Les plantations se répartissent sur quatre sites de production : Cavaillon, Maillane, Saint-Martin-de-Crau, Eyguières et Le Puy-Sainte-Réparade. Les trois premiers mettent à fruit fin avril-début mai, avec les variétés earlise et burlat, suivies de folfer et summit quinze jours plus tard. Le quatrième verger prend le relais la dernière semaine de juin, avec régina et fertar. « Si un incident climatique ou phytosanitaire survient sur un des sites, on peut s’appuyer sur les autres pour approvisionner nos clients », explique Christian.

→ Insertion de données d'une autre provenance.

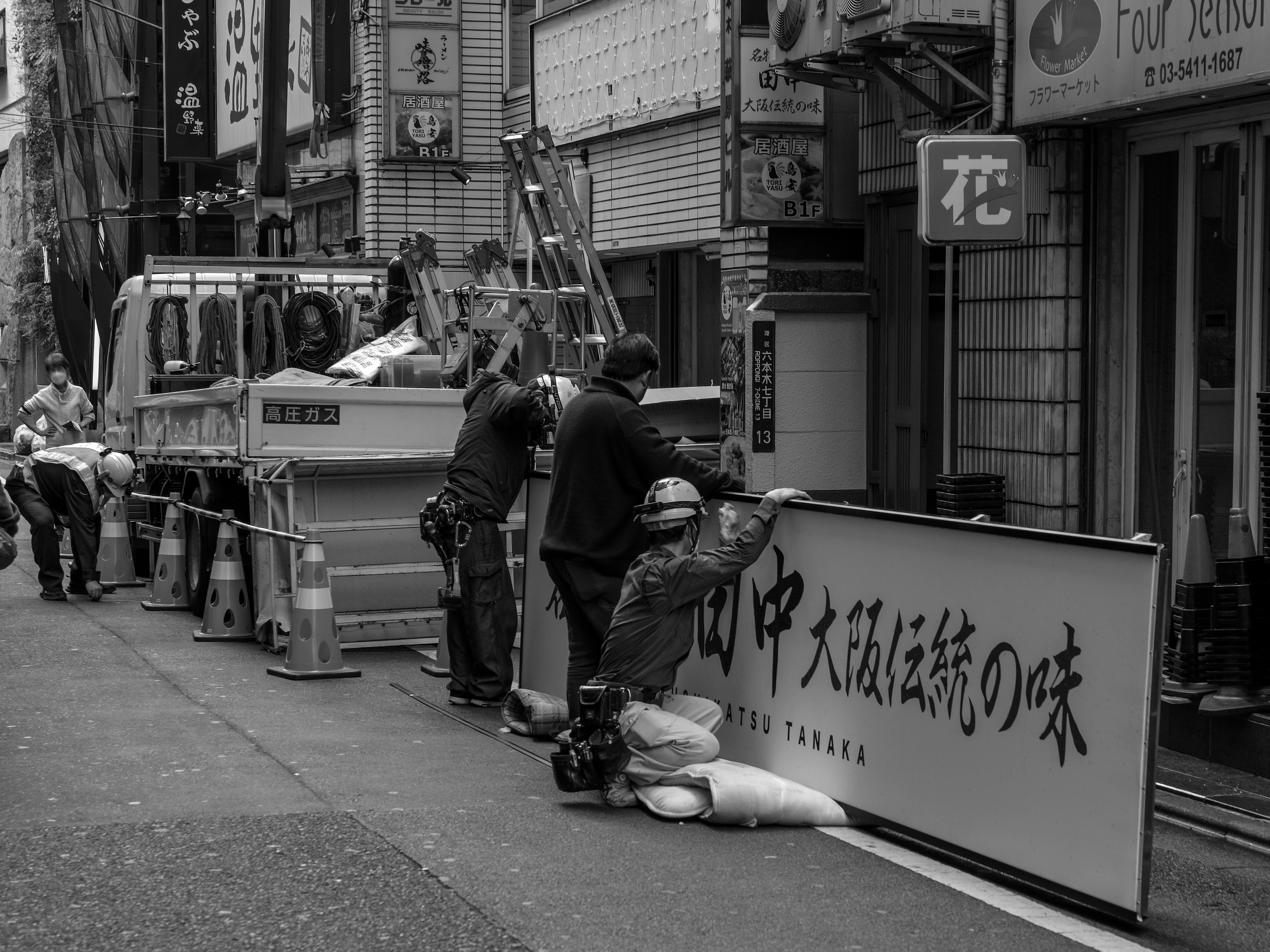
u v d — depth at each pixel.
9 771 8.89
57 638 14.06
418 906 6.50
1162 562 6.18
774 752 8.34
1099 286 13.11
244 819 7.85
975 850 6.96
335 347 17.78
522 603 13.50
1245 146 11.72
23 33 50.31
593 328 15.68
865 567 7.70
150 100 36.94
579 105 21.80
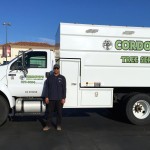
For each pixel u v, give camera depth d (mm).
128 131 4988
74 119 6047
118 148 3953
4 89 5141
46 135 4641
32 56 5320
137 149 3918
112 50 5500
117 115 6125
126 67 5551
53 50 5473
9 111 5363
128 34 5547
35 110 5328
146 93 5836
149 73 5633
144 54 5609
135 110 5547
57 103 4957
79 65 5410
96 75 5465
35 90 5289
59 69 5129
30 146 4020
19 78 5254
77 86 5414
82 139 4410
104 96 5508
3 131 4910
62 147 3977
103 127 5297
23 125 5391
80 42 5398
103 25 5465
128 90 5805
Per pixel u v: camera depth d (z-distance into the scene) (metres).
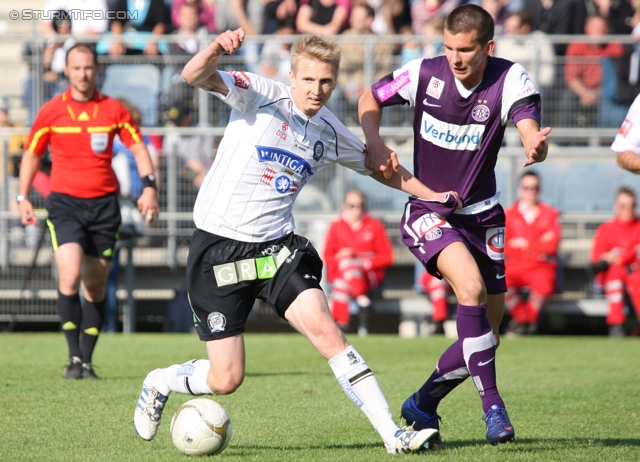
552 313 42.84
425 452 14.69
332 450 15.17
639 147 18.11
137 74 44.78
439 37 44.91
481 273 17.42
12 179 42.47
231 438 16.50
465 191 17.20
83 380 24.30
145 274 43.53
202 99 44.59
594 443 15.98
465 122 16.86
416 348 35.00
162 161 42.44
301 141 15.34
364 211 41.47
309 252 15.37
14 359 29.98
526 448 15.40
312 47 14.72
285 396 21.88
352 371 14.59
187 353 32.09
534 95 16.41
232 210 15.15
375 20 53.47
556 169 43.84
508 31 48.09
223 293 15.05
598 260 41.47
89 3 48.78
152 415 15.82
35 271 41.66
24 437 16.41
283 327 46.00
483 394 15.73
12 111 47.38
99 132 25.08
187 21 47.66
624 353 33.84
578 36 46.03
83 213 25.12
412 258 44.25
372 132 17.00
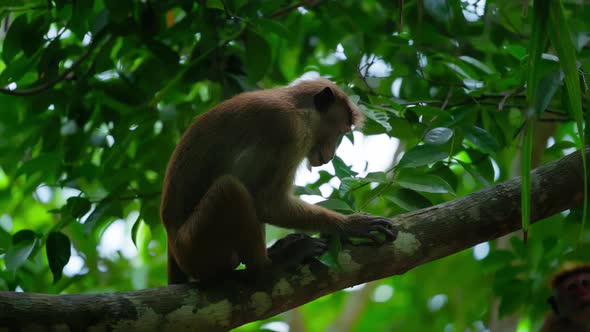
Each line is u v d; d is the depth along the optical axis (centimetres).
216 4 1059
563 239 1256
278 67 1377
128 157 1193
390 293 2434
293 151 906
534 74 530
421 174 852
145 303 722
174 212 876
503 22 1279
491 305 1672
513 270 1272
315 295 789
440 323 2084
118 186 1084
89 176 1182
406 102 1083
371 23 1387
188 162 882
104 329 694
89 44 1154
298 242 816
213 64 1159
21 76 1076
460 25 1269
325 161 1002
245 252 802
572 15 1267
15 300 675
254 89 1183
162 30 1168
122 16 1016
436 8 1105
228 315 753
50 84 1084
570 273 1254
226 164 883
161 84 1170
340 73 1402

Dans la foulée de la création de l’EARL, Ingrid démarche les centrales d’achat régionales de la grande distribution. « J’ai rencontré des professionnels désireux de travailler dans la durée avec des producteurs locaux  », confie-t-elle. Lors de la saison 2011, les premières commandes tombent. Désormais, chaque matin, l’agricultrice téléphone à ses clients pour annoncer les volumes qu’elle leur proposera le lendemain. « Quand je les appelle, nos équipes n’ont pas encore commencé à récolter, précise-t-elle. Toutefois, je sais assez précisément ce que nous allons ramasser. Tous les soirs, mon mari m’indique les quantités qui se dessinent dans les vergers. » Ingrid détermine le prix de vente sur la base du cours moyen de la cerise enregistré par le Réseau des nouvelles des marchés (RNM). Elle l’ajuste en fonction du volume de l’année et du coût de production de la variété. L’an dernier, l’agricultrice a vendu la burlat de calibre 24 + à 4,08 €/kg et la summit de calibre 26 à 3,88 €/kg.

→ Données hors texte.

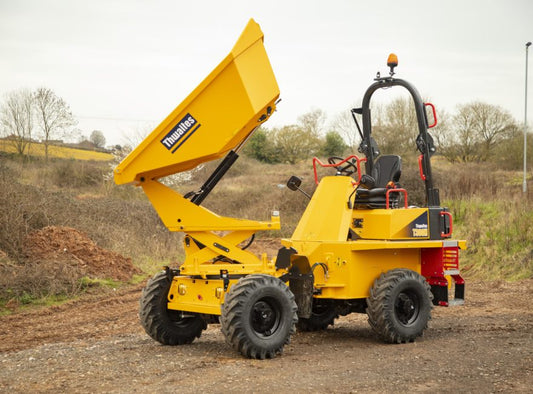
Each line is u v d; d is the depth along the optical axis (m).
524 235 15.20
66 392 5.45
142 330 8.76
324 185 8.26
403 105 35.25
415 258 8.57
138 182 7.31
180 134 7.15
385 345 7.72
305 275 7.59
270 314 6.85
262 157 54.34
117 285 12.53
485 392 5.34
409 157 33.03
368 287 7.98
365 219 8.39
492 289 12.68
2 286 10.83
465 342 7.70
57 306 10.53
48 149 36.38
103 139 50.44
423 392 5.37
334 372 6.12
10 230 12.60
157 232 18.16
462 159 39.50
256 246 20.98
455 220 18.12
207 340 8.03
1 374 6.17
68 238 13.38
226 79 7.07
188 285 7.38
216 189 30.03
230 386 5.58
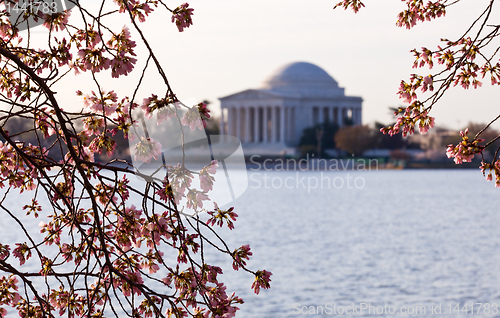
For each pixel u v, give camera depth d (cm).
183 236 532
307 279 3331
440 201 8756
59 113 520
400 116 639
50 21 557
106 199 580
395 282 3312
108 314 1869
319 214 6950
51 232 631
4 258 605
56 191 546
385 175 16175
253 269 3459
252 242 4609
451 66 657
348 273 3541
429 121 635
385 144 18938
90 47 529
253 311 2655
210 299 564
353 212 7175
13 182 619
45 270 599
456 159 624
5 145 620
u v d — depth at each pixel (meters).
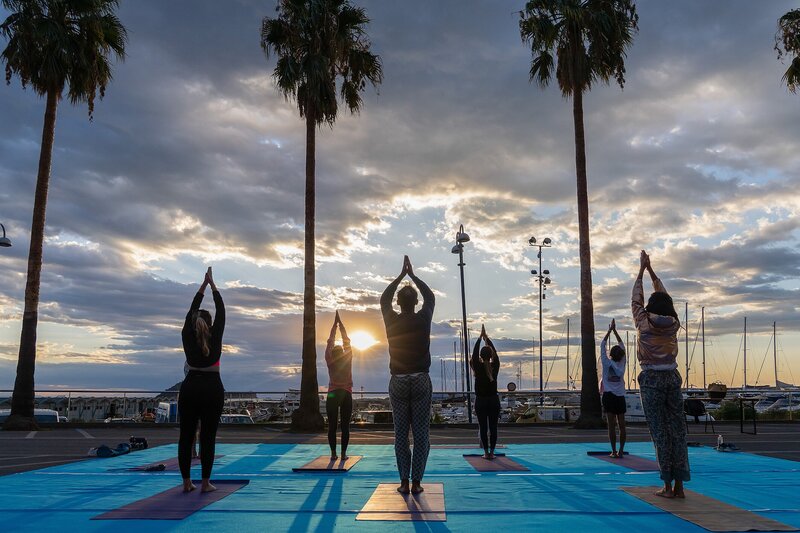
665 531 4.76
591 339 22.03
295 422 20.42
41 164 21.98
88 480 7.61
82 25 22.28
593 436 17.09
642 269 6.71
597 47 23.02
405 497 6.24
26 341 21.02
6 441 15.52
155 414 26.62
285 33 22.36
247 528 4.89
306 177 21.95
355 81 23.53
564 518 5.25
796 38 23.56
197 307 6.79
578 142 23.33
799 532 4.71
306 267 21.39
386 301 6.69
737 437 16.61
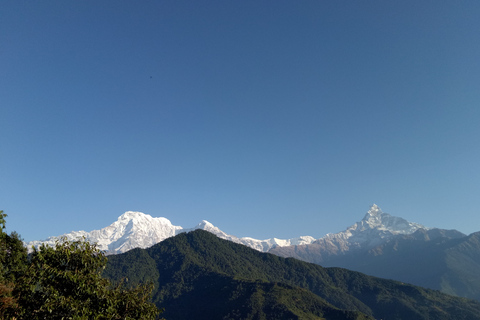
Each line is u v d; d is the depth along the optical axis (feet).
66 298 120.06
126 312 128.98
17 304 121.60
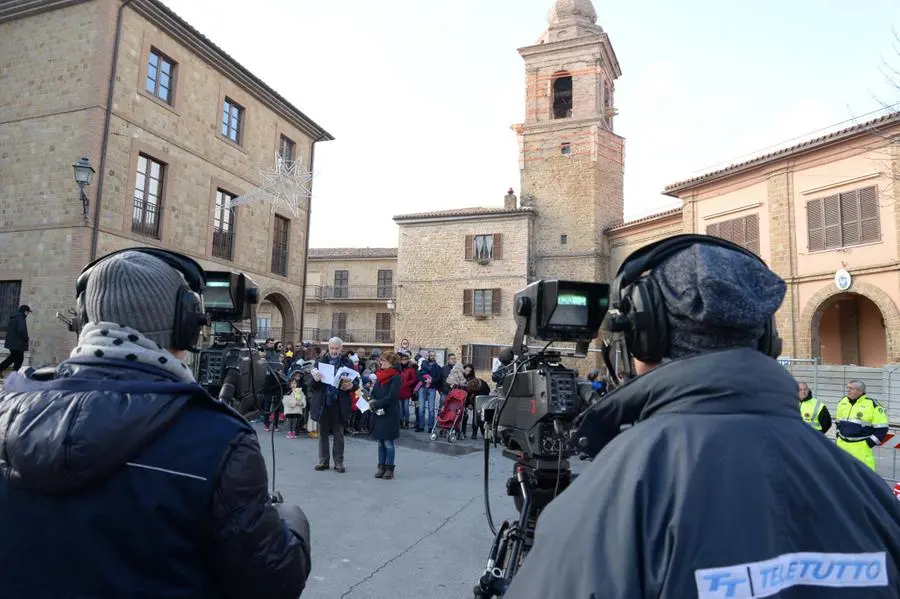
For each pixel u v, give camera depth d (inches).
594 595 34.2
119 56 576.1
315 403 323.0
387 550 196.1
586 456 54.9
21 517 46.1
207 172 681.0
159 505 46.0
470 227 1243.8
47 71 578.6
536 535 41.2
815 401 313.1
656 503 36.5
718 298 40.9
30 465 43.9
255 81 741.3
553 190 1224.2
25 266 559.5
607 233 1189.7
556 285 132.1
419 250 1277.1
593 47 1226.0
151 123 609.6
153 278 55.5
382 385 311.9
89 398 46.4
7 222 573.6
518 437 141.4
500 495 280.1
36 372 57.2
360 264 1626.5
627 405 46.2
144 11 596.4
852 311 804.0
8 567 45.8
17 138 581.0
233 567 48.9
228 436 50.1
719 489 35.9
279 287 807.1
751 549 34.2
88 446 43.6
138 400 47.2
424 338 1241.4
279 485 282.7
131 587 45.3
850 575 35.8
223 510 48.1
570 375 132.7
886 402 589.3
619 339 61.2
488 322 1198.9
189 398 50.5
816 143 735.7
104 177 558.3
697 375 40.9
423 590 164.2
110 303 53.9
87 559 45.0
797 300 760.3
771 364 42.3
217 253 702.5
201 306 61.0
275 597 51.5
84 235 540.1
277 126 805.2
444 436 490.9
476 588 121.1
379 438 307.0
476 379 510.9
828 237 731.4
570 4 1290.6
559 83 1290.6
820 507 37.0
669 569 33.7
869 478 41.8
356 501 258.5
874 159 660.1
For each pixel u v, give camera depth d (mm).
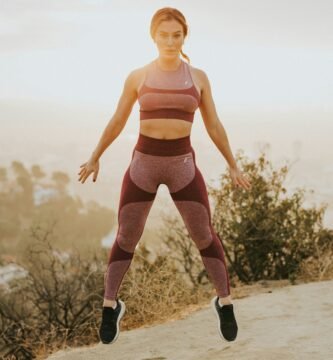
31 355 6164
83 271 7102
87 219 127375
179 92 2902
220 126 3123
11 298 7086
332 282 5715
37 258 7355
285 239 6926
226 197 7094
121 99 3029
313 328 4191
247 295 5812
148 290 5660
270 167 7148
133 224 3051
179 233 7070
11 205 151750
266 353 3668
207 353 3910
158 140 2943
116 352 4270
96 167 3100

Cueillies en caisse au champ, les cerises sont ensuite calibrées et conditionnées dans la station d’expédition de l’exploitation. Celle-ci propose plusieurs types d’emballage : le colis de 5 kg, la barquette de 500 ou 600 g et le panier de 1 kg. Pour la fête des Mères, elle a même lancé des barquettes en forme de cœur.

« Le choix de la grande distribution nous a permis de redresser la barre, assure Ingrid. Nous vendons nos fruits à des prix rémunérateurs et nous sommes réglés rapidement, six jours après l’envoi de la facture. Avec cette trésorerie, je règle les salariés sans avoir recours à l’avance de la banque. » Ingrid et Christian continuent de remplacer les pommiers par des cerisiers. D’ici à deux ans, ils devraient produire le double du volume actuel. Par ailleurs, ils ont investi en Espagne dans 15 hectares de cerisiers dans la région de Murcia. Ils ont planté la variété ‘Royal Tioga’, à chair ferme. Elle entrera en production dans trois ans. Ils pourront alors proposer à leurs clients des cerises dès la mi-avril. « Dès que nos arbres mettent à fruits, la grande distribution joue le jeu de notre production », se réjouit Ingrid.